Current stable version: 1.4.1 (Ossivalis)

Available for Windows, macOS, and Linux as a single executable with no dependencies.

When to Use This Skill

Use this skill when users:

  • Need to query CSV, Parquet, JSON, or Excel files using SQL
  • Want to perform data analysis at the command line
  • Need to transform, aggregate, or join datasets
  • Want to convert between data formats (CSV to Parquet, JSON to CSV, etc.)
  • Ask about database operations, aggregations, or analytics
  • Need to work with both small and large datasets efficiently
  • Want to create persistent databases for analytical workloads
  • Need to execute SQL queries from scripts or command line

Installation

Download and Setup

  1. Download DuckDB CLI from the installation page under the CLI tab
  2. Available as pre-built binaries for:
    • Windows (x64, ARM64)
    • macOS (x64, ARM64/M1)
    • Linux (x64, ARM64)
  3. Extract the executable (single file, no installation needed)

■ Assigned task 1 ■
Answer these questions using the DuckDB CLI page excerpt:
(a) What is the current stable version, and what name does it carry?
(b) Under which tab on the installation page is the DuckDB CLI download found?
(c) For which architectures are Linux binaries available?
■ Assigned task 2 ■
Write the next part of the DuckDB CLI page excerpt, picking up after its final setup step.

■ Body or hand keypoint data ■
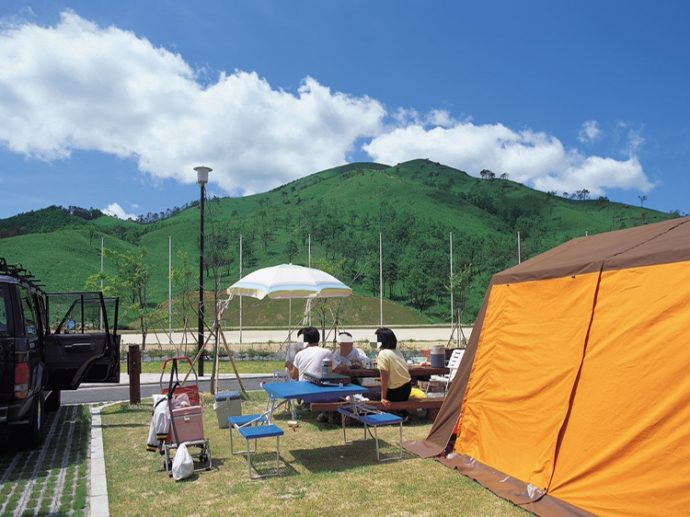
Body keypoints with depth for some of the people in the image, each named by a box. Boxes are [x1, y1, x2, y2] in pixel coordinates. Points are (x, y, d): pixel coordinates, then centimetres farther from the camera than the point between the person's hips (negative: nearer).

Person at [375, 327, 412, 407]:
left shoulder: (383, 354, -15)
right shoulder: (396, 351, 7)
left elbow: (384, 378, -19)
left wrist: (383, 398, -18)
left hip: (395, 391, -8)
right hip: (407, 386, 9)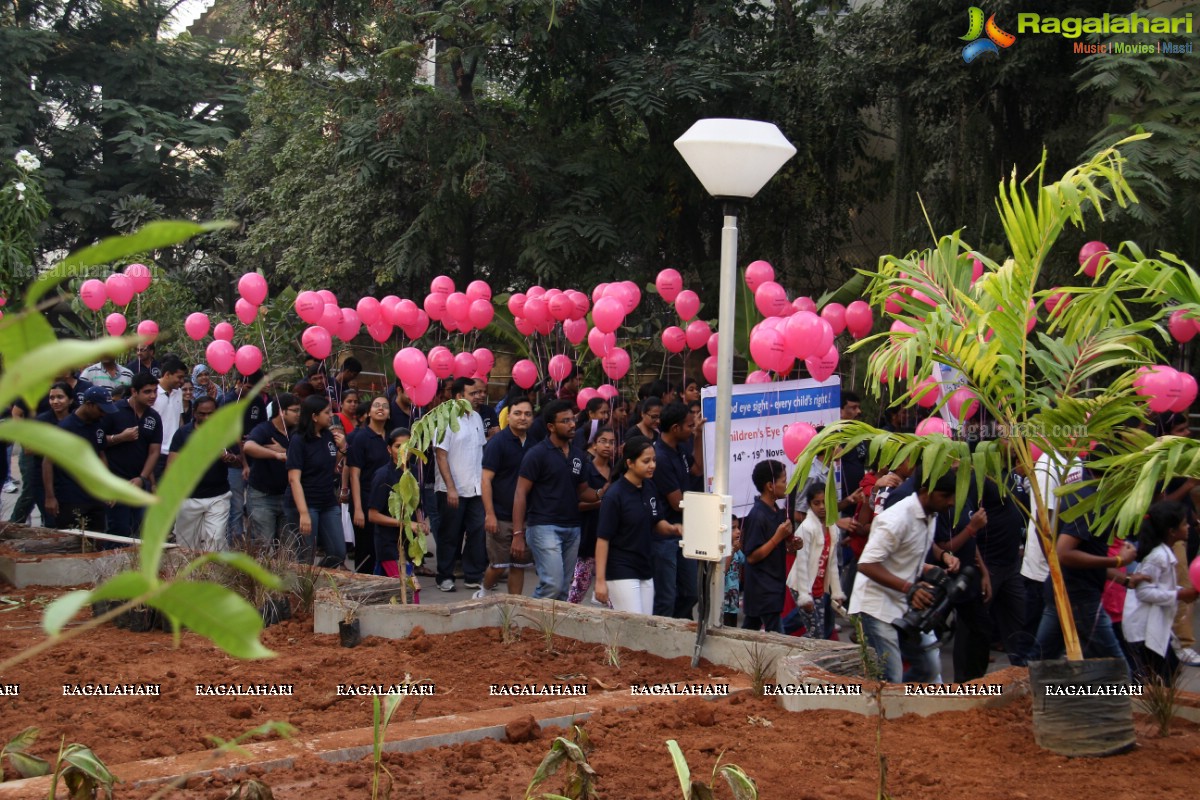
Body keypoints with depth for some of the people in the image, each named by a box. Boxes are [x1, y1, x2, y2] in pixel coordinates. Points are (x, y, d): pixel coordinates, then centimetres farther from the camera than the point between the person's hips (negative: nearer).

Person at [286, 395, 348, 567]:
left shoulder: (329, 436, 7)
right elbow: (294, 478, -17)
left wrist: (342, 449, 0)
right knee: (305, 559, -3)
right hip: (306, 505, -6)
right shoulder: (299, 441, -12)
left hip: (329, 504, 7)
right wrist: (303, 513, -24)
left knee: (338, 554, 4)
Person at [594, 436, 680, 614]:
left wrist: (672, 529, -6)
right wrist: (600, 580, -17)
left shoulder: (650, 488, 4)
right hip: (621, 573, -7)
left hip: (645, 571, 7)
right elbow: (603, 539, -14)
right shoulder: (614, 496, -16)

■ Your response 1 ■
(a) 1.4.1 (Ossivalis)
(b) The CLI tab
(c) x64 and ARM64

■ Your response 2 ■
  4. Run from terminal: duckdb (or ./duckdb in PowerShell/POSIX shells)

Package Managers

# Homebrew (macOS/Linux)
brew install duckdb

# Chocolatey (Windows)
choco install duckdb

# Scoop (Windows)
scoop install duckdb

Getting Started

Launching DuckDB

In-Memory Database (Temporary):

duckdb

Creates a temporary database that won't persist after closing. Ideal for quick analysis.

Persistent Database:

duckdb my_database.duckdb

Creates or opens a database file. All changes are automatically saved.

Opening Existing Database:

duckdb path/to/existing.duckdb

Exiting DuckDB

Press Ctrl+D, Ctrl+C, or type:

.exit

Persistent databases automatically checkpoint (save) when closing.

SQL Query Execution

Interactive SQL

Enter SQL statements followed by semicolons:

SELECT 42 AS answer;

Multi-line Statements:

SELECT
    column1,
    column2
FROM my_table
WHERE condition = true;

Non-Interactive Execution

Execute SQL directly from command line:

duckdb :memory: "SELECT 42 AS answer"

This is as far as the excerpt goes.